Yargıtay Kararı 22. Hukuk Dairesi 2013/27269 E. 2014/35474 K. 15.12.2014 T.

YARGITAY KARARI
DAİRE : 22. Hukuk Dairesi
ESAS NO : 2013/27269
KARAR NO : 2014/35474
KARAR TARİHİ : 15.12.2014

MAHKEMESİ : Bakırköy 11. İş Mahkemesi
TARİHİ : 12/06/2013
NUMARASI : 2011/263-2013/423

Hüküm süresi içinde davacı avukatı tarafından temyiz edilmiş olmakla, dava dosyası için Tetkik Hakimi tarafından düzenlenen rapor dinlendikten sonra dosya incelendi, gereği konuşulup düşünüldü:

Y A R G I T A Y K A R A R I

Davacı İsteminin Özeti:
Davacı, davalı işveren işyerinde 1.000,00 TL garanti ücret ve sefer primi karşılığı çalıştığını, sefer başına 130,00 € sefer primi aldığını ve bu şekilde aylık ücretinin ortalama 1.500,00 TL’yi bulduğunu, iş sözleşmesini haklı olarak feshettiğini ileri sürerek, kıdem tazminatı ile ücret, izin, fazla çalışma, hafta ve genel tatil alacaklarını istemiştir.
Davalı Cevabının Özeti:
Davalı, davacının sadece harcırah ve yol avansı karşılığı çalıştığını, işyerinde garanti ücret uygulaması olmadığını ve davacının kendi isteği ile işten ayrıldığını savunarak, davanın reddini istemiştir.
Mahkeme Kararının Özeti:
Mahkemece, toplanan deliller ve bilirkişi raporuna dayanılarak, davacının sadece sefer primi karşılığı çalıştığı ve iş sözleşmesini fesihte haksız olduğu gerekçesiyle davanın kısmen kabulüne karar verilmiştir.
Temyiz:
Kararı davacı temyiz etmiştir.
Gerekçe:
1-Dosyadaki yazılara toplanan delillerle kararın dayandığı kanuni gerektirici sebeplere göre, davacının aşağıdaki bentlerin kapsamı dışındaki tüm temyiz itirazlarının reddine karar vermek gerekmiştir.
2-İşçinin ödenmeyen işçilik hakları sebebiyle iş sözleşmesini haklı olarak feshedip feshetmediği, taraflar arasında uyuşmazlık konusudur.
4857 sayılı İş Kanunu’nun 24/II-e bendinde sözü edilen ücret, geniş anlamda ücret olarak değerlendirilmelidir. İkramiye, primi, yakacak yardımı, giyecek yardımı, fazla mesai, hafta tatili, genel tatil gibi alacakların da ödenmemesi işçiye haklı fesih imkanı verir.
Somut olayda; davacı işçi iş sözleşmesini haklı olarak feshettiğini ileri sürerek kıdem tazminatı talebinde bulunmuş olup, fesih tarihi itibari ile ödenmeyen genel tatil ücreti alacağı bulunduğu mahkeme kabulü ile de sabit olduğundan , iş sözleşmesinin işçi tarafından ödenmeyen işçilik alacağı sebebi ile haklı olarak feshedildiğinin kabulü dosya içeriğine daha uygun düşecektir.
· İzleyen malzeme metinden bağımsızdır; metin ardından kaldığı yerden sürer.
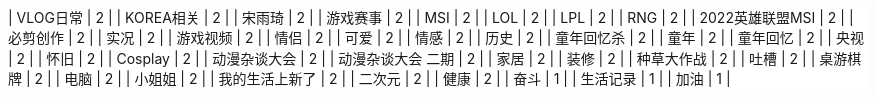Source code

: | VLOG日常 | 2 |
| KOREA相关 | 2 |
| 宋雨琦 | 2 |
| 游戏赛事 | 2 |
| MSI | 2 |
| LOL | 2 |
| LPL | 2 |
| RNG | 2 |
| 2022英雄联盟MSI | 2 |
| 必剪创作 | 2 |
| 实况 | 2 |
| 游戏视频 | 2 |
| 情侣 | 2 |
| 可爱 | 2 |
| 情感 | 2 |
| 历史 | 2 |
| 童年回忆杀 | 2 |
| 童年 | 2 |
| 童年回忆 | 2 |
| 央视 | 2 |
| 怀旧 | 2 |
| Cosplay | 2 |
| 动漫杂谈大会 | 2 |
| 动漫杂谈大会 二期 | 2 |
| 家居 | 2 |
| 装修 | 2 |
| 种草大作战 | 2 |
| 吐槽 | 2 |
| 桌游棋牌 | 2 |
| 电脑 | 2 |
| 小姐姐 | 2 |
| 我的生活上新了 | 2 |
| 二次元 | 2 |
| 健康 | 2 |
| 奋斗 | 1 |
| 生活记录 | 1 |
| 加油 | 1 |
Bu sebeple, davacının kıdem tazminatı talebinin hüküm altına alınması gerekirken yazılı gerekçe ile reddi hatalı olup bozmayı gerektirmiştir.
3-Taraflar arasında işçiye ödenen aylık ücretin miktarı konusunda uyuşmazlık bulunmaktadır.
4857 sayılı İş Kanun’unda 32. maddenin ilk fıkrasında, genel anlamda ücret, bir kimseye bir iş karşılığında işveren veya üçüncü kişiler tarafından sağlanan ve para ile ödenen tutar olarak tanımlanmıştır.
İş sözleşmesinde ücretin kararlaştırılmadığı hallerde ücretin miktarı, işçinin kişisel özellikleri, işyerindeki ya da meslekteki kıdemi, meslek unvanı, yapılan işin niteliği, iş sözleşmesinin türü, işyerinin özellikleri, emsal işçiler o işyerinde ya da başka işyerlerinde ödenen ücretler, örf ve adetler göz önünde tutularak belirlenir.
Uygulamada ağır vasıta ve özellikle tır şoförleri bakımından gidilen mesafeye göre yol primi adı altında ödemeler yapıldığı görülmektedir. Çoğunlukla asgari ücret seviyesinde sabit ücret ödenmekte ve ücretin esaslı kısmı belirtilen primlerle sağlanmaktadır. Yoksa yurt dışına sefer yapan bir tır şoförünün sadece asgari ücretle çalışmayacağı bilinen bir gerçektir.
Somut olayda; davacı işçinin davalı işveren işyerinde asgari ücret +sefer primi karşılığı çalıştığının kabulü dosya içeriğine daha uygun düşecektir. Zira Yargıtay’ın yerleşik uygulaması da bu şekildedir. Davacının ücreti bu şekilde belirlendikten sonra hüküm altına alınan alacaklar yeniden hesaplattırılmalıdır. Davacının sadece sefer primi karşılığı çalıştığının kabulü hatalı olup kararın bu yönden bozulması gerekmiştir.
Sonuç:
Temyiz olunan kararın, yukarıda yazılı sebeplerden dolayı BOZULMASINA, peşin alınan temyiz harcının istek halinde ilgiliye iadesine 15.12.2014 tarihinde oybirliğiyle karar verildi.